Kutipan Bacaan:
───

Gundala, film baru garapan Joko Anwar, tayang di bioskop sejak 28 Agustus 2019. Sebelum penayangan, Joko Anwar mengumumkan musik ilustrasi Gundala. Komponisnya tiga orang: Aghi Narottama, Bemby Gusti, dan Tony Merle. Ketiganya pernah meraih penghargaan tata musik terbaik pada Festival Film Indonesia 2017 melalui film Pengabdi Setan.
Musik ilustrasi Aghi, Bemby, dan Tony secara gemilang mengalirkan emosi penonton. Musik itu memperkuat perubahan suasana riang pada awal film Pengabdi Setan menjadi tegang saat pertengahan hingga akhir film. Inilah peran musik ilustrasi. Makin berputar zaman, makin tak terelakkan perannya sebagai penyokong kegemilangan sebuah film.
“Sejak film bersuara pertama 1927, elemen suara dan musik pelan-pelan berkembang jadi unsur utama yang nyaris sejajar dengan sinematografi,” kata Sofian Purnama, pengajar apresiasi dan kritik film di Fakultas Ilmu Pengetahuan Budaya Universitas Indonesia.
Baca juga: Gundala Bukan Jagoan
Musik ilustrasi mulai dikenal di Indonesia seiring masuknya film bersuara dari Amerika Serikat pada 1929. Maksud film bersuara ialah teknologinya sudah bisa merekam suara dalam pita seluloid. Sebelumnya, teknologi film tak mampu menghasilkan suara. Filmnya disebut film bisu.
Teknologi film bersuara memungkinkan musik terdengar saat penayangannya. Produser, distributor, dan pengusaha bioskop tak perlu lagi mengundang kelompok orkestra ke dalam bioskop. Khalayak Hindia Belanda terpikat dengan teknologi baru ini. Mereka menjadi karib dengan musik ilustrasi film buatan Amerika Serikat.
Masalah Serius
Produser film di Hindia Belanda berupaya mengekor film-film Amerika Serikat. Mereka memasukkan musik ilustrasi dalam film. Tapi biasanya langgam keroncong. “Hasilnya tidak memadai,” catat Misbach Yusa Biran dalam Sejarah Film 1900—1950.
Buku karya Miscbach mencatat perkembangan film bersuara di Hindia Belanda. Tetapi dia tidak banyak menyorot bagaimana perkembangan musik ilustrasi di dalam film.
Awal perkembangan musik ilustrasi di film Indonesia tercatat dalam artikel Andjar Asmara, seorang penulis produktif dan orang film, masa 1930—1960. Menurut Andjar Asmara, film-film buatan Hindia Belanda hingga 1940-an berlebih dalam sutradara, aktris, aktor, dan penulis skenario, tetapi papa akan musik ilustrasi.

───

Data Tersimpan:
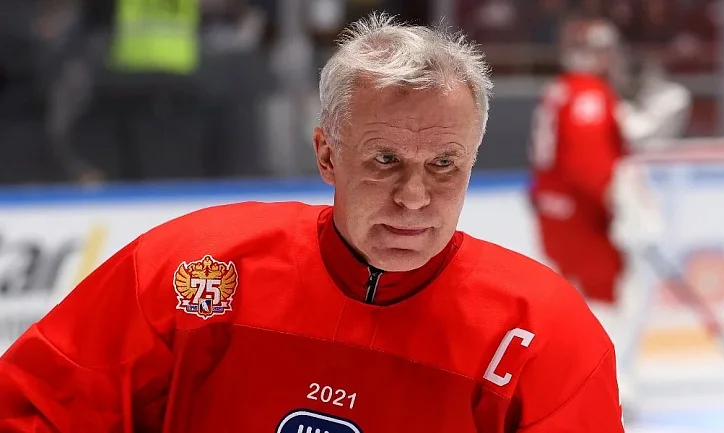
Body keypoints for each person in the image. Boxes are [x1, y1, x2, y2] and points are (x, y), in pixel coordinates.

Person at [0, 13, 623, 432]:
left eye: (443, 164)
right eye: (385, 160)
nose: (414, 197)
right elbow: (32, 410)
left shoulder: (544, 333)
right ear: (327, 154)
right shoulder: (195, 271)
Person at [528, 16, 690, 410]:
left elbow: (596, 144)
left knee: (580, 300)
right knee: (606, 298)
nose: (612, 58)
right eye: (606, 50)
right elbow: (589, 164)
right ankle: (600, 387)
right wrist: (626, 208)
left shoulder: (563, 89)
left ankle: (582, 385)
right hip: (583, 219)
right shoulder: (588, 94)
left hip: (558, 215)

───

Ketentuan Latihan:
1/ Tuliskan kembali secara persis bagian teks tentang musik ilustrasi film, mulai dari "Awal perkembangan musik" dan berakhir pada "akan musik ilustrasi.".
2/ Berdasarkan teks tentang musik ilustrasi film, pada ajang apa dan melalui film apa Aghi Narottama, Bemby Gusti, dan Tony Merle meraih penghargaan tata musik terbaik?

Kunci Jawaban:
1/
Awal perkembangan musik ilustrasi di film Indonesia tercatat dalam artikel Andjar Asmara, seorang penulis produktif dan orang film, masa 1930—1960. Menurut Andjar Asmara, film-film buatan Hindia Belanda hingga 1940-an berlebih dalam sutradara, aktris, aktor, dan penulis skenario, tetapi papa akan musik ilustrasi.

2/ Pada Festival Film Indonesia 2017, melalui film Pengabdi Setan.